Tuesday January 19 2016

Ugandans disappointed over Museveni’s no show at debate

 The Executive Secretary of the Inter-religious Council of Uganda

The Executive Secretary of the Inter-religious Council of Uganda, Mr Joshua Kitakule, Bukedi Diocese Bishop Sam Egesa and Justice James Ogoola shake hands with presidential candidates before the maiden live TV debate at Kampala Serena Conference Centre on Friday evening. Photo by Stephen Wandera 

By Bill Oketch, Fred Wambede, Julius Ocungi, Denis Edema & John Okot

Kampala- Several Ugandans have expressed frustration and disappointment over President Museveni’s absence from the country’s first ever live presidential debate last Friday.

In a mini-survey, many residents said the President, who has been in power for 30 years, should have appeared to show the other seven candidates vying for his seat in next month’s election that he is still the best leader of the country.

“But why did President Museveni fail to show up? As his supporter, I wanted him to enumerate various achievements of his government,” said Mr Bonny Ogal, a boda boda rider, in Lira Town yesterday. “He has disappointed me yet I have been voting him,” Mr Ogal added.

On Friday, Prof Venansius Baryamureeba, Ms Maureen Kyalya, Dr Kizza Besigye, Mr Joseph Mabirizi, Maj Gen Benon Biraaro and Mr Amama Mbabazi took to the rostrum to tell Ugandans why they are best suited for the first country’s number one job.

President Museveni, who did not turn up on that day, on Sunday said debates are speech competitions that should be left to high school students. He also said he could not leave his busy campaign schedule to attend such function.

Retired Kitgum Diocese Bishop Macleord Baker Ochola expressed disappointment over the President’s decision to stay away from the debate, saying the nation expected him to tell Ugandans of his future plans.

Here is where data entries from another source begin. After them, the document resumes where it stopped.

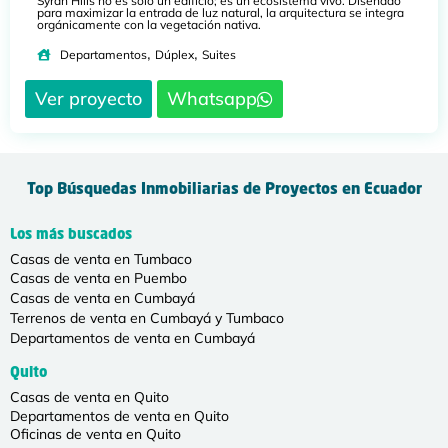
Syrah Hills no es solo un edificio; es un ecosistema vivo. Diseñado
para maximizar la entrada de luz natural, la arquitectura se integra
orgánicamente con la vegetación nativa.
,
,
Departamentos
Dúplex
Suites
Ver proyecto
Whatsapp
Top Búsquedas Inmobiliarias de Proyectos en Ecuador
Los más buscados
Casas de venta en Tumbaco
Casas de venta en Puembo
Casas de venta en Cumbayá
Terrenos de venta en Cumbayá y Tumbaco
Departamentos de venta en Cumbayá
Quito
Casas de venta en Quito
Departamentos de venta en Quito
Oficinas de venta en Quito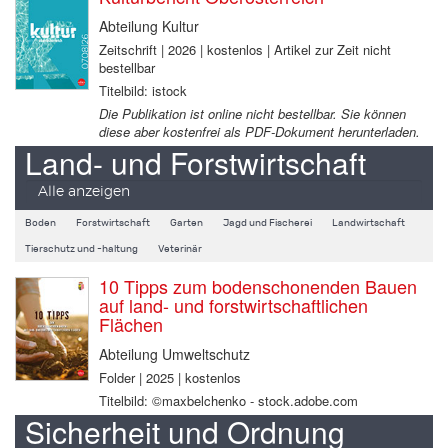
Abteilung Kultur
Zeitschrift | 2026 | kostenlos | Artikel zur Zeit nicht
bestellbar
Titelbild: istock
Die Publikation ist online nicht bestellbar. Sie können
diese aber kostenfrei als PDF-Dokument herunterladen.
Land- und Forstwirtschaft
Alle anzeigen
Boden
Forstwirtschaft
Garten
Jagd und Fischerei
Landwirtschaft
Tierschutz und -haltung
Veterinär
10 Tipps zum bodenschonenden Bauen
auf land- und forstwirtschaftlichen
Flächen
Abteilung Umweltschutz
Folder | 2025 | kostenlos
Titelbild: ©maxbelchenko - stock.adobe.com
Sicherheit und Ordnung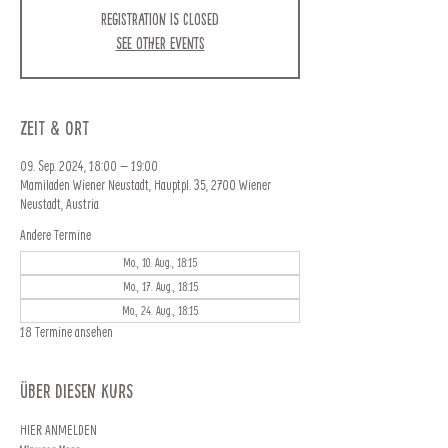
Registration is closed
See other events
Zeit & Ort
09. Sep. 2024, 18:00 – 19:00
Mamiladen Wiener Neustadt, Hauptpl. 35, 2700 Wiener
Neustadt, Austria
Andere Termine
Mo., 10. Aug., 18:15
Mo., 17. Aug., 18:15
Mo., 24. Aug., 18:15
18 Termine ansehen
Über diesen Kurs
HIER ANMELDEN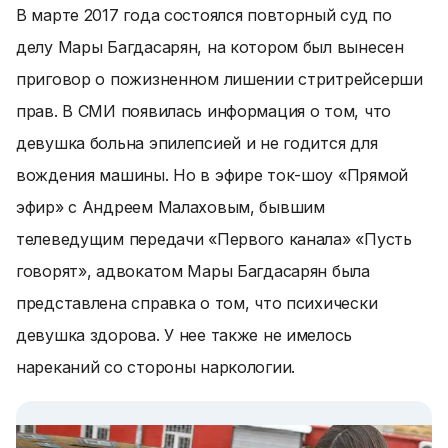
В марте 2017 года состоялся повторный суд по
делу Мары Багдасарян, на котором был вынесен
приговор о пожизненном лишении стритрейсерши
прав. В СМИ появилась информация о том, что
девушка больна эпилепсией и не годится для
вождения машины. Но в эфире ток-шоу «Прямой
эфир» с Андреем Малаховым, бывшим
телеведущим передачи «Первого канала» «Пусть
говорят», адвокатом Мары Багдасарян была
представлена справка о том, что психически
девушка здорова. У нее также не имелось
нареканий со стороны наркологии.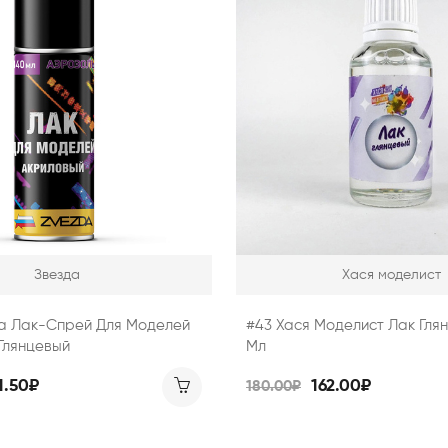
Звезда
Хася моделист
да Лак-Спрей Для Моделей
#43 Хася Моделист Лак Глян
Глянцевый
Мл
1.50₽
162.00₽
180.00₽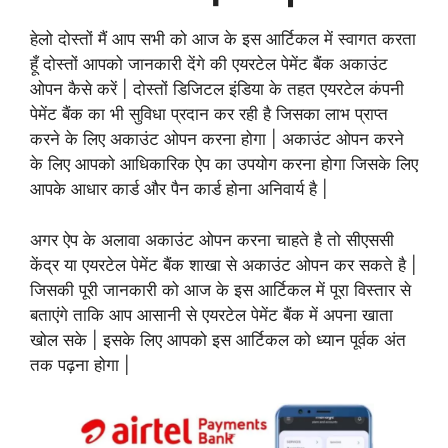
हेलो दोस्तों मैं आप सभी को आज के इस आर्टिकल में स्वागत करता
हूँ दोस्तों आपको जानकारी देंगे की एयरटेल पेमेंट बैंक अकाउंट
ओपन कैसे करें | दोस्तों डिजिटल इंडिया के तहत एयरटेल कंपनी
पेमेंट बैंक का भी सुविधा प्रदान कर रही है जिसका लाभ प्राप्त
करने के लिए अकाउंट ओपन करना होगा | अकाउंट ओपन करने
के लिए आपको आधिकारिक ऐप का उपयोग करना होगा जिसके लिए
आपके आधार कार्ड और पैन कार्ड होना अनिवार्य है |
अगर ऐप के अलावा अकाउंट ओपन करना चाहते है तो सीएससी
केंद्र या एयरटेल पेमेंट बैंक शाखा से अकाउंट ओपन कर सकते है |
जिसकी पूरी जानकारी को आज के इस आर्टिकल में पूरा विस्तार से
बताएंगे ताकि आप आसानी से एयरटेल पेमेंट बैंक में अपना खाता
खोल सके | इसके लिए आपको इस आर्टिकल को ध्यान पूर्वक अंत
तक पढ़ना होगा |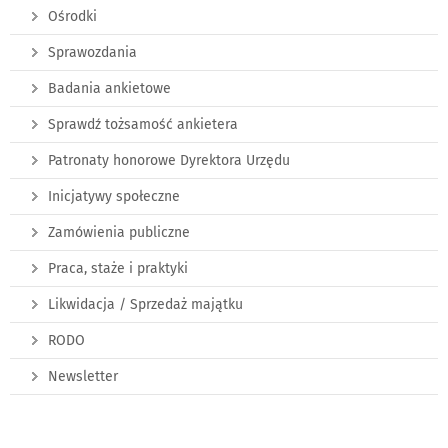
Ośrodki
Sprawozdania
Badania ankietowe
Sprawdź tożsamość ankietera
Patronaty honorowe Dyrektora Urzędu
Inicjatywy społeczne
Zamówienia publiczne
Praca, staże i praktyki
Likwidacja / Sprzedaż majątku
RODO
Newsletter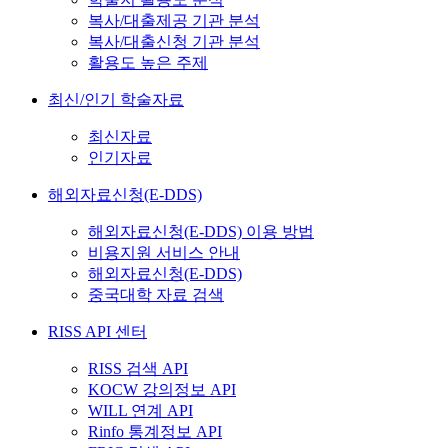
복사/대출제공 기관 분석
복사/대출신청 기관 분석
활용도 높은 주제
최신/인기 학술자료
최신자료
인기자료
해외자료신청(E-DDS)
해외자료신청(E-DDS) 이용 방법
비용지원 서비스 안내
해외자료신청(E-DDS)
중국대학 자료 검색
RISS API 센터
RISS 검색 API
KOCW 강의정보 API
WILL 연계 API
Rinfo 통계정보 API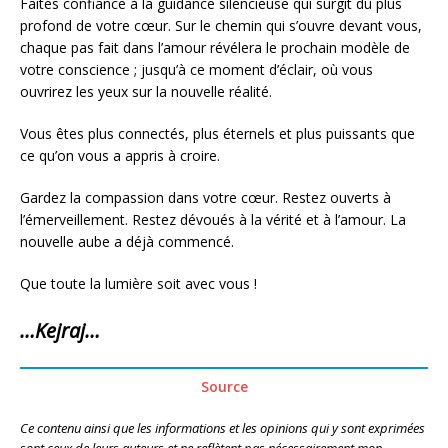
Faites confiance à la guidance silencieuse qui surgit du plus
profond de votre cœur. Sur le chemin qui s’ouvre devant vous,
chaque pas fait dans l’amour révélera le prochain modèle de
votre conscience ; jusqu’à ce moment d’éclair, où vous
ouvrirez les yeux sur la nouvelle réalité.
Vous êtes plus connectés, plus éternels et plus puissants que
ce qu’on vous a appris à croire.
Gardez la compassion dans votre cœur. Restez ouverts à
l’émerveillement. Restez dévoués à la vérité et à l’amour. La
nouvelle aube a déjà commencé.
Que toute la lumière soit avec vous !
…Kejraj…
Source
Ce contenu ainsi que les informations et les opinions qui y sont exprimées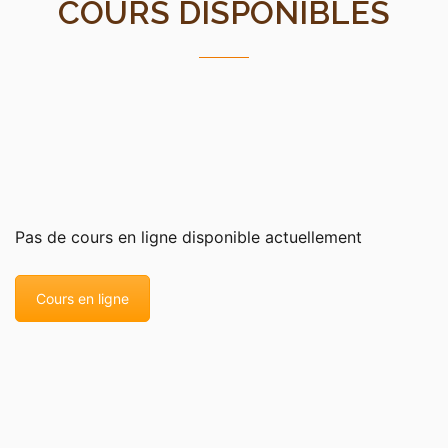
COURS DISPONIBLES
Pas de cours en ligne disponible actuellement
Cours en ligne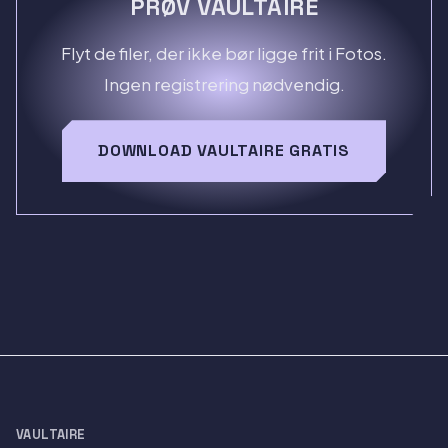
PRØV VAULTAIRE
Flyt de filer, der ikke bør ligge frit i Fotos.
Ingen registrering nødvendig.
DOWNLOAD VAULTAIRE GRATIS
VAULTAIRE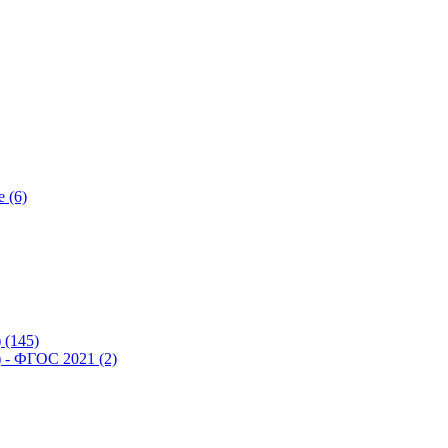
 (6)
(145)
- ФГОС 2021 (2)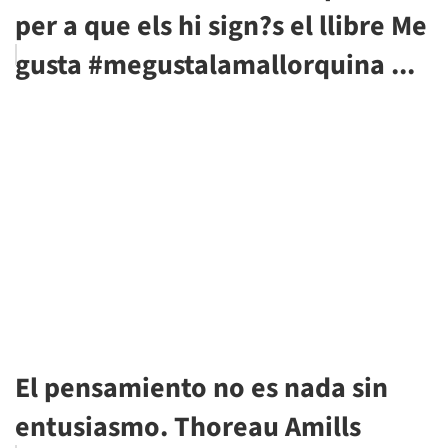
per a que els hi sign?s el llibre Me
gusta #megustalamallorquina ...
El pensamiento no es nada sin
entusiasmo. Thoreau Amills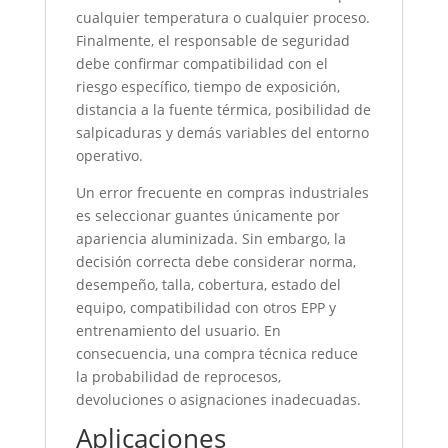
cualquier temperatura o cualquier proceso.
Finalmente, el responsable de seguridad
debe confirmar compatibilidad con el
riesgo específico, tiempo de exposición,
distancia a la fuente térmica, posibilidad de
salpicaduras y demás variables del entorno
operativo.
Un error frecuente en compras industriales
es seleccionar guantes únicamente por
apariencia aluminizada. Sin embargo, la
decisión correcta debe considerar norma,
desempeño, talla, cobertura, estado del
equipo, compatibilidad con otros EPP y
entrenamiento del usuario. En
consecuencia, una compra técnica reduce
la probabilidad de reprocesos,
devoluciones o asignaciones inadecuadas.
Aplicaciones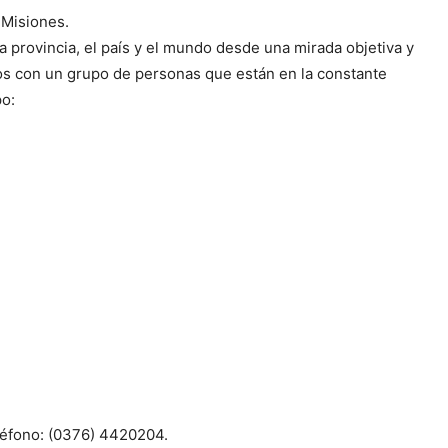
 Misiones.
Diario
la provincia, el país y el mundo desde una mirada objetiva y
os con un grupo de personas que están en la constante
po:
léfono: (0376) 4420204.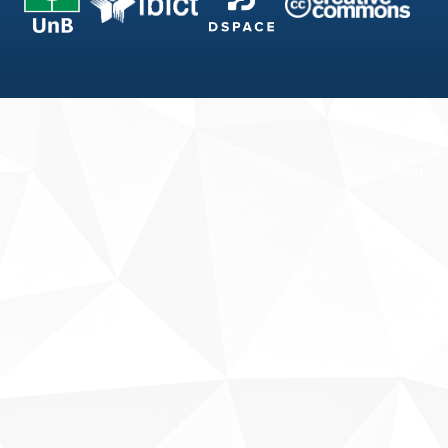
Fale conosco
Sobre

Bishop Ochola said Prof Baryamureeba and Ms Kyalya were the best debaters who articulated well the issues of moving away from military rule.

Ms Miriam Berochan, a waitress in Layibi Division, Gulu Municipality, said the debate was useless without the NRM presidential candidate.
Mr Charles Ojok, a produce dealer, said Mr Museveni did well not to appear for the show.

“It is good that President Museveni never showed up because he was going to be embarrassed with questions some of which were directed to Mbabazi,” Mr Ojok said.

However, others focussed on the impact of the debate. Ms Consolate Berochan of Ojwina Division, Lira Municipality, said all the presidential candidates spoke well.

“It was nice because they highlighted all the issues I wanted to hear such as the need for a transition. I want to be ruled by another person so that I can see how someone else will lead Uganda,” she said.

Mr Warren J. Kule, an online reader, said the debate showed Uganda has matured democratically.
“I am glad that the seven candidates presented their ideas and Ugandans should really select a president from among them. I am disappointed that Mr Museveni chose to occupied himself with other issues probably because issues at hand do not concern him,” Mr Kule said.

Mr Benson Sabiti, an online reader, said: “The candidates did very well. But the moderators, especially Allan Kasujja, were poor. Kasujja appeared to have a personal vendetta against Dr Besigye and Mr Mbabazi and yet a moderator is supposed to be neutral.”